16 0 lythronax-argestes Yes, there are theoretical upper limits on the maximum size which can be attained by any given animal group. (The below is from sauropod biomechanics researcher Heinrich Mallison at [[1]](http://www.askabiologist.org.uk/answers/viewtopic.php?pid=15164#p15164).) At a superficial level, a big animal requires a lot of sustenance for both metabolism and locomotion. In particular, metabolism gets a lot less efficient for large animals as the surface area becomes very small relative to the volume (per the square-cube law). Overheating or starvation would be problems for large animals, which would be exacerbated if the climate of the time is unfavourable (i.e. heat waves, or droughts leading to a lack of food). Then, once you get down to an animal's skeletal structure (talking about vertebrates here), the square-cube law strikes again. Of course, as an animal's volume grows, its weight grows accordingly. However, the tensile strength of muscles and bones do not scale cubically; they scale quadratically. So it becomes harder for an animal's skeletal structure to support it as it grows. Sauropod dinosaurs were really pushing it in terms of the size limit, and they "cheated" in many ways, so to speak. They have columnar limbs, which improves support, and they have bones lightened by air sacs, which reduces weight. Air sacs also alleviated the thermoregulatory problem. And of course their long necks are specializations for efficiently acquiring food.
2 0 the-real-apelord The base reasons from a structural POV are that: -Mass and therefore weight scales cubically so if something is made 2x bigger in size it becomes 8x heavier -But the cross-sectional area of the load bearing elements (legs for example) only increases with the square of scale so 2x bigger gives you just 4x the area to support 8x the weight so, in this example, the stress (force/area) has doubled. -All materials and structures have a limit to the amount of force/area they can sustain and at some point with increasing size will eventually fail (pancake in pure compression). In short weight grows faster than the area over which the weight has to be spread as a creature increases in size. Another limit is of course the presence of gravity, since weight only exists in a gravitational field. However it's worth noting that even in zero gravity there's limits on the size of a living thing, if that thing hopes to move, since as before mass increases cubically meaning forces required (for same acceleration) increase cubically but again those forces are spread over areas that is only growing with square of scale.
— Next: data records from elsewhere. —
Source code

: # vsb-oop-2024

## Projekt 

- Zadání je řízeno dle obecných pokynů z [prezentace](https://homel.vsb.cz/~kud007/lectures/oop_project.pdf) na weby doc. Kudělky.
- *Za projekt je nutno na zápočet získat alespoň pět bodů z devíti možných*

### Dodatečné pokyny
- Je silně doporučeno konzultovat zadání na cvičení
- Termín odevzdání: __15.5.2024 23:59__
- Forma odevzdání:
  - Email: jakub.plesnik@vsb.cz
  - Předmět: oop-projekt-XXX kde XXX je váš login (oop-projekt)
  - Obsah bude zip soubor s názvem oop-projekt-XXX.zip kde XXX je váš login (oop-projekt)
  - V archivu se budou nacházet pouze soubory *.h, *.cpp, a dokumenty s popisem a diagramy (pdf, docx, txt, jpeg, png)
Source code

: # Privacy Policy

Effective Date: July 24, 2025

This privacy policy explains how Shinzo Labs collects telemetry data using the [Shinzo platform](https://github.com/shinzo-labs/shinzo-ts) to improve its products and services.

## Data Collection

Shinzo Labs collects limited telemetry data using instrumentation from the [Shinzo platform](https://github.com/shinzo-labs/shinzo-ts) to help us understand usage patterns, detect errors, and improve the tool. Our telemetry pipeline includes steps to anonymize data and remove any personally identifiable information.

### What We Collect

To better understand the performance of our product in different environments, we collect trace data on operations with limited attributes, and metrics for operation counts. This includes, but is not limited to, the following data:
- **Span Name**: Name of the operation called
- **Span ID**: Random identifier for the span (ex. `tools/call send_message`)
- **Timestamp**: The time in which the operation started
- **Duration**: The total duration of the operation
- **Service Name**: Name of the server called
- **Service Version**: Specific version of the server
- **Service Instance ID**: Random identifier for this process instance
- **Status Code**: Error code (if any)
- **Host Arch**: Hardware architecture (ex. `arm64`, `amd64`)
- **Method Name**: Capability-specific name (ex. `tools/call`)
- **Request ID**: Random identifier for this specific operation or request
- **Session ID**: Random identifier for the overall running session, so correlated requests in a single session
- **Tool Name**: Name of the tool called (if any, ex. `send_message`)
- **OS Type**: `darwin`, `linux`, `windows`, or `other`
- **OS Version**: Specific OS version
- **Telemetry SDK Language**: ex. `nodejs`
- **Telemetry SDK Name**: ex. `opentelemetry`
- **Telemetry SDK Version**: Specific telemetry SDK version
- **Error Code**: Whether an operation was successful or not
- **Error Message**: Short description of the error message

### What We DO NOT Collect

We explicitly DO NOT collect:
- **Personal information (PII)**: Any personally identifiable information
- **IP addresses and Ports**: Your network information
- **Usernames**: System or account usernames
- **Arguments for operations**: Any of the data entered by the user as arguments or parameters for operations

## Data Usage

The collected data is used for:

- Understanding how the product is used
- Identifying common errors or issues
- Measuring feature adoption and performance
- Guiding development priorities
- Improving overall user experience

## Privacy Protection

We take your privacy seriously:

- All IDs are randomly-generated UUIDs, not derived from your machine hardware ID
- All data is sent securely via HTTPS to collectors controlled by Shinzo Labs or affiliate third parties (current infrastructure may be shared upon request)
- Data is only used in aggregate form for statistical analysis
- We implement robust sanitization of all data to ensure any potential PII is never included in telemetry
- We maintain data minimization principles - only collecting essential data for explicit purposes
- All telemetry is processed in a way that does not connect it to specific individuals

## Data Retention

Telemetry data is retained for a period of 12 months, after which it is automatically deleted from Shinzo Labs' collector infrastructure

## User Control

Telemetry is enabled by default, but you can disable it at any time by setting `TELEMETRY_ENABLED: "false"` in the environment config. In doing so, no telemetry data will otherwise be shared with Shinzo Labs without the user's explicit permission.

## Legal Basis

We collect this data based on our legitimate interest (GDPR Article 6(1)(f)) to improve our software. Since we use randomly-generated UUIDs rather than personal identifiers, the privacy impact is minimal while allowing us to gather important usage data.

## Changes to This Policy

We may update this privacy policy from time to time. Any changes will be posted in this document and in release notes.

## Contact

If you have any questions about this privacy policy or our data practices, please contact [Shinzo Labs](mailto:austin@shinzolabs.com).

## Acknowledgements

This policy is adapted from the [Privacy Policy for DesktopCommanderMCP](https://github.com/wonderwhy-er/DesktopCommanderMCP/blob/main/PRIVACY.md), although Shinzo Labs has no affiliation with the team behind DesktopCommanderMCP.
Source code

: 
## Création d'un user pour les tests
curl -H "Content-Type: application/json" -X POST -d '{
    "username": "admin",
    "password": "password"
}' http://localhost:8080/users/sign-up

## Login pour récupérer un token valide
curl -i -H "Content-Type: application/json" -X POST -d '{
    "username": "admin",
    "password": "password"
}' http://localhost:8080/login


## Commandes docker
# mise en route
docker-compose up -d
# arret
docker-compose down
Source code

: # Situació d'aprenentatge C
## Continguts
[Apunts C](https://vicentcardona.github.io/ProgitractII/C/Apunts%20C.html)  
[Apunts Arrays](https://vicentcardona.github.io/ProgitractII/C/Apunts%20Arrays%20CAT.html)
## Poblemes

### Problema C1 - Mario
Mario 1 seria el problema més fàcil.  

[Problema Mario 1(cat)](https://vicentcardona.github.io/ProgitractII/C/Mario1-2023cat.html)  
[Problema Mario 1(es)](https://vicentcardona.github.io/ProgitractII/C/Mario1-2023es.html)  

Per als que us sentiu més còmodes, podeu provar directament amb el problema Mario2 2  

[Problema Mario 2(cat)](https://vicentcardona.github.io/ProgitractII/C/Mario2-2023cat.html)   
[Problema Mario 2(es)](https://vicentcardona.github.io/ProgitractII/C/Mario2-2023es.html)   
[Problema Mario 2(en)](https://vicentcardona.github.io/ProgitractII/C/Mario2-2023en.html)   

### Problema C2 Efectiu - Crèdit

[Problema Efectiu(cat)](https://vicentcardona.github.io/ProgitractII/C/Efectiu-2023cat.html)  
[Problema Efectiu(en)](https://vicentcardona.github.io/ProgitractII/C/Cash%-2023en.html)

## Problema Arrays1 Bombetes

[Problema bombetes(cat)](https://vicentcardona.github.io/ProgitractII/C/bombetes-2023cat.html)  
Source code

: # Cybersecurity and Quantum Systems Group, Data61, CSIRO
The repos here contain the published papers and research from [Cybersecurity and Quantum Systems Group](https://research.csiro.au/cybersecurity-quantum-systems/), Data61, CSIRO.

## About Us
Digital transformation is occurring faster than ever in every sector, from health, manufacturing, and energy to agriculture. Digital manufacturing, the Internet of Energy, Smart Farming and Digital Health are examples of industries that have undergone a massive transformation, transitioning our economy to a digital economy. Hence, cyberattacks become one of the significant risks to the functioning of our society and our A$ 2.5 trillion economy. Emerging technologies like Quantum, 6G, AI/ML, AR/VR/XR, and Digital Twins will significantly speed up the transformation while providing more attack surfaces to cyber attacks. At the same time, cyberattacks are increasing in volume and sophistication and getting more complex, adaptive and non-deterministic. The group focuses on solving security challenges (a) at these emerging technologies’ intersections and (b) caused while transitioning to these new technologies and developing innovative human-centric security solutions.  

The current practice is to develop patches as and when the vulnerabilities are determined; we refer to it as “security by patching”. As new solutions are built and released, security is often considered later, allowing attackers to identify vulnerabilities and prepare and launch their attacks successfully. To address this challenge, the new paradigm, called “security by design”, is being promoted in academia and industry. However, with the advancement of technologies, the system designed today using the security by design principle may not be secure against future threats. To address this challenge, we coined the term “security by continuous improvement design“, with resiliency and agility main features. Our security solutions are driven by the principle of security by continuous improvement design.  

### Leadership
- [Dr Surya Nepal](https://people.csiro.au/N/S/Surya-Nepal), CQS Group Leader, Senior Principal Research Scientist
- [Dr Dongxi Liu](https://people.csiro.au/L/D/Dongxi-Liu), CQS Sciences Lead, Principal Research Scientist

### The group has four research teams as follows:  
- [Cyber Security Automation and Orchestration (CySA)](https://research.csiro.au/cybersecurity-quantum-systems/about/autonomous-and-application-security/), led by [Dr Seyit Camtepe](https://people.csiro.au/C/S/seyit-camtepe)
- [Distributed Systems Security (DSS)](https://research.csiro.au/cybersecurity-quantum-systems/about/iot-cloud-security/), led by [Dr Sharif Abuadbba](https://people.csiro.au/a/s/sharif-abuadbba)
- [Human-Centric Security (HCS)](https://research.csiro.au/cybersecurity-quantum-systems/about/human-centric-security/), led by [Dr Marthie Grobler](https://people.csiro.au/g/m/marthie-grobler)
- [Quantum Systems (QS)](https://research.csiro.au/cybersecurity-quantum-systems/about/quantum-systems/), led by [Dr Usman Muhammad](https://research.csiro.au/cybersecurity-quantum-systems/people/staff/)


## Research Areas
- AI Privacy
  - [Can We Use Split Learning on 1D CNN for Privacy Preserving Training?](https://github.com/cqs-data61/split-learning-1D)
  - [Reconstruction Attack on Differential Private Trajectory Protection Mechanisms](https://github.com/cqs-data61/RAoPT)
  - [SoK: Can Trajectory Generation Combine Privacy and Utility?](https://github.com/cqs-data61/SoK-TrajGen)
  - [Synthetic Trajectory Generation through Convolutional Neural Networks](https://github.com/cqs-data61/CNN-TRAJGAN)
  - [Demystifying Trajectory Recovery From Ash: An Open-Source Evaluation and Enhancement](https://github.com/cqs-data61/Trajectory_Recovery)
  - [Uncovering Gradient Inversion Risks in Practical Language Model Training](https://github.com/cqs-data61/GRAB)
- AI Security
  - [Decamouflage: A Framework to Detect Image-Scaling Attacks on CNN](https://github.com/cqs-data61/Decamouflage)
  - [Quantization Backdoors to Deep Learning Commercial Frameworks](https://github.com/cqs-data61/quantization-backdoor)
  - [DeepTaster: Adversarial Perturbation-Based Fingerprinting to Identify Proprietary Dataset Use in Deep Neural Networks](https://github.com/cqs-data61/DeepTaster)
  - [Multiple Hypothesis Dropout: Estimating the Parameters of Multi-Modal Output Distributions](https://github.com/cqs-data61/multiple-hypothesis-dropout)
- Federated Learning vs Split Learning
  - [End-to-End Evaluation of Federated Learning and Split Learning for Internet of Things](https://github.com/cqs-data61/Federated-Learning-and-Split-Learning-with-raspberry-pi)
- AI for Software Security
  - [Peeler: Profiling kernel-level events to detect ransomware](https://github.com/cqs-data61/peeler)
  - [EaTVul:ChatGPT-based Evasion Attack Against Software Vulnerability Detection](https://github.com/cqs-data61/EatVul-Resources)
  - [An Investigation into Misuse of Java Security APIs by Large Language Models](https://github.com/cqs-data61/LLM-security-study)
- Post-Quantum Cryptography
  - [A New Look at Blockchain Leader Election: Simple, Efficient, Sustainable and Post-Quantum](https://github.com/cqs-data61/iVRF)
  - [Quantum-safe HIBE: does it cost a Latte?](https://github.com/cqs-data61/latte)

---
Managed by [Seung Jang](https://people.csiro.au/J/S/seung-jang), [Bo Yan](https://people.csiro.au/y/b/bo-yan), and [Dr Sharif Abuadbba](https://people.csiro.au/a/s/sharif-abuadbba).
There's a cool book called: "Why things don't fall down" that covers this question and lots else.
1 0 annomandaris Its mostly the square-cubed law, as anything gets bigger, its volume gets bigger a lot faster than its cross-sectional area. so if you take an animals leg, and double length/height/thickness of it, its cross-section will square, but its volume will be cubed. So basically theres a point where that animal thats getting bigger, the bone cant take the weight, and would just split apart. Also the bigger an animal gets, the bigger the problem of overheating gets, getting oxygen to areas of the body, and just how much it has to eat. Brontosaurus's were about as big as an animal can be, and if you notice they have short stubby legs that are really thick and short. and most of their size was a skinny neck and tail.
0 0 lbruss95 some animals were able to attain massive size due to oxygen availability at the time, with that many resources it was a viable evolutionary strategy to be huge as to avoid predation. If an environment were created with "unlimited" resources, large predators would increase in size to out compete each other. mountain sized animals didn't exist because that would have no evolutionary benefit within an individual's lifetime.